La tenue des élections locales se fait attendre depuis plus d'une décennie. Une situation entretenue dans un total manque de volonté politique des gouvernants. Au même moment, le pays est plus que jamais confronté à une mal gouvernance accrue de la chose publique. Entre autres mobiles qui ne saurait laisser indifférents des jeunes soucieux du développement de la Guinée.

 

 

Réunis au sein de plateformes de la Société civile et d'autres structures comme la Jeunesse s'organise maintenant pour son avenir (Jomaa), S'unir ou périr, ces jeunes entendent marcher le 17 juillet 2017 sur l'autoroute Fidel Castro Ruz de Conakry jusqu'à Sèkhoutouréya, pour exiger la tenue de ces tumultueuses échéances, mais aussi dénoncer les promoteurs d'un 3e mandat. Gnakrylive a rencontré un des meneurs de ce mouvement.

 

Entrevue !



Gnakrylive : Vous projetez une marche pacifique le 17 juillet prochain. Quelle est la réelle motivation ?

 

Elie Kamano : La motivation d'abord, c'est qu'on est fatigué. Les élections tardent à se tenir. Il y a crise au niveau de la Ceni. Le pays va mal, et très mal d'ailleurs. Les gens vivent dans une précarité qui ne dit pas son nom, caractérisée par une insalubrité totale. Au même moment, il y a les promoteurs d'un éventuel 3e mandat qui nous tympanisent pendant que nous sommes dans une situation insupportable à laquelle on ne trouve toujours pas de solution. Et on nous parle de 3e mandat. Ça veut dire que c'est l'idée qui est aujourd'hui en train de s'emparer petit-à-petit de la cité. Donc, si on ne se lève pas, on ne fait rien, nous serons jugés responsables de ce qui va advenir. Ce ne sera pas une manifestation violente. Il s'agit tout simplement de sortir tout le monde dans la rue pour interpeller ces dirigeants. On vient de voir les maliens. Ils ont marché. Ils n'ont rien cassé. Les autorités étaient là. Et les jeunes ont marché pour prouver à IBK qu'ils veillent à ce que leur Constitution ne soit pas touchée. C'est une manifestation de ce genre qu'on fera. Je vais commencer la communication d'ici à vendredi.
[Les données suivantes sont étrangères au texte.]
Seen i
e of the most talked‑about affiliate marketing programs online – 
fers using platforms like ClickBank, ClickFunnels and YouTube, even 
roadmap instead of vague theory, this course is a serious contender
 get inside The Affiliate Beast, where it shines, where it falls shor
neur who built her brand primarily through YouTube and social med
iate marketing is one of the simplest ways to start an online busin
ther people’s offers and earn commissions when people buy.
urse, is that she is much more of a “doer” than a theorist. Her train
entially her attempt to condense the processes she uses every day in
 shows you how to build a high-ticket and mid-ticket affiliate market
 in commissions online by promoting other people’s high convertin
Quelle assurance avez-vous à donner à l'opinion publique nationale comme quoi il n'y a pas de mains noires d'hommes politiques tapis dans l'ombre, et qui soutiennent ce projet de marche?

 

Non, mon ami ! Il n'y a jamais eu de mains dans ce que je fais, moi. Aucun opposant guinéen n'aimerait me donner de l'argent sans vouloir s'afficher avec moi. C'est clair ! Parce qu'en fait, le résultat qu'un homme politique attend d'une personne célèbre comme moi, c'est de s'afficher avec lui. Le président de la République, s'il me donne de l'argent, c'est pour que je m'affiche avec lui à Sèkhoutouréya. Mais tel n'est pas le cas chez Elie. Je n'ai jamais fait la campagne d'un leader politique. Donc, tout ce que je fais, c'est vraiment citoyen.



Cette manifestation ne témoigne-t-elle pas de l'envie d'Elie Kamano d'entamer lui aussi son mandat, parce qu'il veut briguer la mairie de la plus grande commune du pays, Matoto ?

 

Pas forcément cela. Tout compte fait, j'ai commencé à lutter dans ce pays bien avant que je n'aie l'ambition de briguer la mairie de Matoto. Il faut qu'on arrête de donner une certaine connotation politique aux actes des uns et des autres. Je ne suis pas un politicien. Je suis artiste. Ce que je sais faire, c'est éveiller la conscience de nos concitoyens. Si aujourd'hui parmi les revendications que nous allons faire il y a l'organisation des élections, mais c'est normal. A quoi s'attend Alpha Condé ou qu'est-ce qu'il a à gagner à ne pas organiser les élections communales pendant qu'il est à son dernier mandat ? Ça, c'est une question. Pourquoi des millions et des millions de dollars qu'ils prennent ici, sont logés dans des banques à l'étranger ? Pourquoi ils ne peuvent pas assainir la ville de Conakry ? Pourquoi ils ne peuvent pas aider la population guinéenne ? Pourquoi ils ne veulent pas nous faire profiter ? Pourquoi les Guinéens doivent aller toujours en aventure, mourir dans la Méditerranée ? Pourquoi c'est toujours nous ? Donc, devant toutes ces questions, je pense que l'interprétation politique n'a pas sa place là. Nous allons faire donc ce mouvement de façon citoyenne, et voilà. J'invite donc l'ensemble des jeunes épris de vertus démocratiques à se joindre à nous pour mener ce combat.